To make up for the lack of public data, researchers are scraping information on cases from news outlets and other media accounts, he said. They are mainly relying on data from South Korea, China and Italy to try to predict the spread of the virus.
“We are right now learning and trying to project what is happening here in the United States almost entirely based on observations from these other countries,” Prof. Lewnard said.
Moritz Kraemer, a scholar at Oxford University who is leading a team of researchers in mapping the global spread of the coronavirus, says China’s data “provided incredible detail,” including a patient’s age, sex, travel history and history of chronic disease, as well as where the case was reported, and the dates of the onset of symptoms, hospitalization and confirmation of infection.
The United States, he said, “has been slow in collecting data in a systematic way.”
Dr.

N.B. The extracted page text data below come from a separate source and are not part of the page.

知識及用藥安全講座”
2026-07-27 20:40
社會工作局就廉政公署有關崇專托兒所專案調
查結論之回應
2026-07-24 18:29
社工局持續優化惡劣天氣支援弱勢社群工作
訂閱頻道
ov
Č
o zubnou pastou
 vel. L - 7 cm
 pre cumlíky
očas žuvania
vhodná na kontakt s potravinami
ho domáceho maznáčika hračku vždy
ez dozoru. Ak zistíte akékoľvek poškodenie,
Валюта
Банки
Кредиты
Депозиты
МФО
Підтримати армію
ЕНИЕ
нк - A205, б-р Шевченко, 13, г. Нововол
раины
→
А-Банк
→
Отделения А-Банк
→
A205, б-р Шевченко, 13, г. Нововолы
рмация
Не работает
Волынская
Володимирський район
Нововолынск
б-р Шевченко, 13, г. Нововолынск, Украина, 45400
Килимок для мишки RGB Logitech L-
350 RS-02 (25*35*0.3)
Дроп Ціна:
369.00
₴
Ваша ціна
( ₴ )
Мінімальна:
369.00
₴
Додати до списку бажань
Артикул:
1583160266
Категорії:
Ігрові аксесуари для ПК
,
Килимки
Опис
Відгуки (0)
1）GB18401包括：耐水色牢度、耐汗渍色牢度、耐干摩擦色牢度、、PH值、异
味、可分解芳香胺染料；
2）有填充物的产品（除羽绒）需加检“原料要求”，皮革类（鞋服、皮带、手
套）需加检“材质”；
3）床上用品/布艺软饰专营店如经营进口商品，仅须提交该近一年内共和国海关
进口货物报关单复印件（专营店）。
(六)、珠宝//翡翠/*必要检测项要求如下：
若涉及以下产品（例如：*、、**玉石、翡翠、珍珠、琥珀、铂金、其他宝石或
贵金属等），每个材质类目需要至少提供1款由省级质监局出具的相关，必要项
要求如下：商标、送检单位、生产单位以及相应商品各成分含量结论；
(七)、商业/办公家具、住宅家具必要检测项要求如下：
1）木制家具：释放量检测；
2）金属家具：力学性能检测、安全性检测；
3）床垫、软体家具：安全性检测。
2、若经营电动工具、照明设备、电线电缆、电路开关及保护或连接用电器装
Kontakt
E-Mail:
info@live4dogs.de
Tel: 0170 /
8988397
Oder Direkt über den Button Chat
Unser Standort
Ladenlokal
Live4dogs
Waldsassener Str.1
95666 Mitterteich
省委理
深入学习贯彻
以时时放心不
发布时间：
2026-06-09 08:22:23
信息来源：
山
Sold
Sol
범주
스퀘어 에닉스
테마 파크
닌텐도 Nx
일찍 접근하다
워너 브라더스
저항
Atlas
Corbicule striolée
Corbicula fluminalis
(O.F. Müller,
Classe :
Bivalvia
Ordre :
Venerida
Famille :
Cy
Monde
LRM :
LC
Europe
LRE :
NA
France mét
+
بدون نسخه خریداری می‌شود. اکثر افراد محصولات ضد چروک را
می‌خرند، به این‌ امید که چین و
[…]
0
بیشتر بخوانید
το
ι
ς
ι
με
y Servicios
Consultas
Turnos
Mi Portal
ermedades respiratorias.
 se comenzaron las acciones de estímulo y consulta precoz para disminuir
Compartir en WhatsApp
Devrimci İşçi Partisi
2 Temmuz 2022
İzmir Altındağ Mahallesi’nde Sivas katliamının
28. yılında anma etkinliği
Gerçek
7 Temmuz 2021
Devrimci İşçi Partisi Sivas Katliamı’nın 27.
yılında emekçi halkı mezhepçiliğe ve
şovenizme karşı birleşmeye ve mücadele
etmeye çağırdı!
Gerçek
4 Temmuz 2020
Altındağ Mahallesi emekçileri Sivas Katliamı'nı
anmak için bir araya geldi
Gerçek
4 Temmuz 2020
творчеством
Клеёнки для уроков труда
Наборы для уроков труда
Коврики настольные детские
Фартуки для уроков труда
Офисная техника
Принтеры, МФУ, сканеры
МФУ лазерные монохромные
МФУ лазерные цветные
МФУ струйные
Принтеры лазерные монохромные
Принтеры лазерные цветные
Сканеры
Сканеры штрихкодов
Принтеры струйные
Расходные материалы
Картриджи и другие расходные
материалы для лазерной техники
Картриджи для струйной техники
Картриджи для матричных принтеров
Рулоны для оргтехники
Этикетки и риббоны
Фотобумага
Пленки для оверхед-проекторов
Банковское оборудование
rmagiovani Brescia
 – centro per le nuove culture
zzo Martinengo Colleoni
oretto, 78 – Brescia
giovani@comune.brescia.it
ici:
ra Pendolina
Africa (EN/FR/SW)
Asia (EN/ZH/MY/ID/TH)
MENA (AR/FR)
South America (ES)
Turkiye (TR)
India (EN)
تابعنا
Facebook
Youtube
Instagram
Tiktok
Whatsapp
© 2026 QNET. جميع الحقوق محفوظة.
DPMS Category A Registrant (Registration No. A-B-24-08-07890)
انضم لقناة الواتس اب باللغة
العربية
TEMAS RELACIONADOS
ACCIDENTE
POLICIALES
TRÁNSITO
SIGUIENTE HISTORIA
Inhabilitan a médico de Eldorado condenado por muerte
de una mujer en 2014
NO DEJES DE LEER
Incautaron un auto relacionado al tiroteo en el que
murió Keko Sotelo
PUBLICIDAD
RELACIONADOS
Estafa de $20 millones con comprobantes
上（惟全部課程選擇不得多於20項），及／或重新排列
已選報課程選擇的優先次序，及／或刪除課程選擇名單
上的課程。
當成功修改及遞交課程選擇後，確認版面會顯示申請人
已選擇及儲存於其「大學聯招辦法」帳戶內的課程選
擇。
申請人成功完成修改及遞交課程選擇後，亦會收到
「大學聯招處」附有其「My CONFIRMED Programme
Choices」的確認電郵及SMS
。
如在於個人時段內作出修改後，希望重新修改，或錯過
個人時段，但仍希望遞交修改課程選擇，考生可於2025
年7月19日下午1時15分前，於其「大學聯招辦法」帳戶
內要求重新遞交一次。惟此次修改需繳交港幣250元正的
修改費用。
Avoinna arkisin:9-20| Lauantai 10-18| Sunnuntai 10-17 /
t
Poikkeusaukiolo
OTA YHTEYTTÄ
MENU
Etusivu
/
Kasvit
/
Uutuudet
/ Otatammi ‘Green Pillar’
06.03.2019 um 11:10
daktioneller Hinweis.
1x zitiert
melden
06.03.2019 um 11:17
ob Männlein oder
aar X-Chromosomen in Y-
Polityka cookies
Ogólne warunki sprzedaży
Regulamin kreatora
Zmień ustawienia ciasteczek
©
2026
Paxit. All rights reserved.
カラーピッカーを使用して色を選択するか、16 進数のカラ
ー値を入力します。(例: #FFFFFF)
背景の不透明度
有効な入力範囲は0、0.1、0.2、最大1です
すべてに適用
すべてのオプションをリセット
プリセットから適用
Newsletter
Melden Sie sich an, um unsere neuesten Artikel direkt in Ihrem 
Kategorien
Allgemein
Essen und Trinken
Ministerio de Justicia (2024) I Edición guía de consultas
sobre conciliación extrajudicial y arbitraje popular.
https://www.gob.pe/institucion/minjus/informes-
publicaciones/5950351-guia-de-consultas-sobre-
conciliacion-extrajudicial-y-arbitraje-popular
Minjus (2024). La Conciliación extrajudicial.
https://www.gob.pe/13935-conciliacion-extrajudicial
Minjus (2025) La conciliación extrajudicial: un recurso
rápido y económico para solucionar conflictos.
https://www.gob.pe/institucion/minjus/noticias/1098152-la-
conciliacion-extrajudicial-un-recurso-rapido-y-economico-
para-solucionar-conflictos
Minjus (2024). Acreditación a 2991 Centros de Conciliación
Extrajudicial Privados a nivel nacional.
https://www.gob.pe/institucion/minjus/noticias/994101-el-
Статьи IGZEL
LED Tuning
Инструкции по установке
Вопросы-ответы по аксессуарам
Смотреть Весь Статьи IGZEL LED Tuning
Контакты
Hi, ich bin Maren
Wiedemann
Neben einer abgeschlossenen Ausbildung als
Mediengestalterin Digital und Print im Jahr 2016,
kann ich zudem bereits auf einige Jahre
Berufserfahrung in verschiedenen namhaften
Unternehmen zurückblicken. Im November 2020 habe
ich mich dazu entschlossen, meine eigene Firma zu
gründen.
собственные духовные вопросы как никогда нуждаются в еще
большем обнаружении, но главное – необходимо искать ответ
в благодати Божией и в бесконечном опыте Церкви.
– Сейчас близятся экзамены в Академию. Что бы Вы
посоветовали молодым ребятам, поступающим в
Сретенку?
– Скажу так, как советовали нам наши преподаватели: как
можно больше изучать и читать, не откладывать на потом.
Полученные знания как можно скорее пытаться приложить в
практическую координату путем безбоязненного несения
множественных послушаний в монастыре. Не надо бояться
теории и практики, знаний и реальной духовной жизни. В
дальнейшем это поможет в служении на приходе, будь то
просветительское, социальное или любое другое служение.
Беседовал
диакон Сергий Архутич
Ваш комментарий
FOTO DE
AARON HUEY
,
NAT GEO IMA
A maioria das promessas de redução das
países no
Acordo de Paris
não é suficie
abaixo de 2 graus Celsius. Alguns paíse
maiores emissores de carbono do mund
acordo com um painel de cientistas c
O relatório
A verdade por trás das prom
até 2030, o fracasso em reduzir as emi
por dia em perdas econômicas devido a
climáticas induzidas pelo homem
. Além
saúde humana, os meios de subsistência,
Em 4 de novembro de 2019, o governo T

C. Jason Wang, a researcher at Stanford University, who has studied how Taiwan handled the coronavirus outbreak, says some of the measures taken in Taiwan would most likely not be accepted in the United States given privacy concerns. The government, for example, merged the airport immigration database with the national medical database so that doctors could immediately see if a patient had traveled out of the country.
But Dr. Wang says the proactive approach that Taiwan took to the virus, including aggressive tracing of cases, has helped keep the total number of confirmed infections — 283 on Saturday — much lower than experts initially expected. By comparison, the borough of Queens in New York City, with one-tenth the population of Taiwan, has 10,000 cases.
Some of the information being released to the public in Taiwan and Singapore would most likely be uncontroversial in the United States, he said. Taiwanese authorities, for example, have pointed out linkages between anonymized cases, including family clusters, in an effort to warn the public how easily the virus is transmitted within households.
Prof. Caplan of the N.Y.U. School of Medicine says it is paradoxical that the United States is providing less precise information to its citizens on the outbreak than Singapore, which puts limits on the spread of information through internet controls.
“Here we expect to get information so we have our choices and we make our decisions,” he said. “Our notion is information is the oxygen for democracy. Wouldn’t we want to receive more information than them?”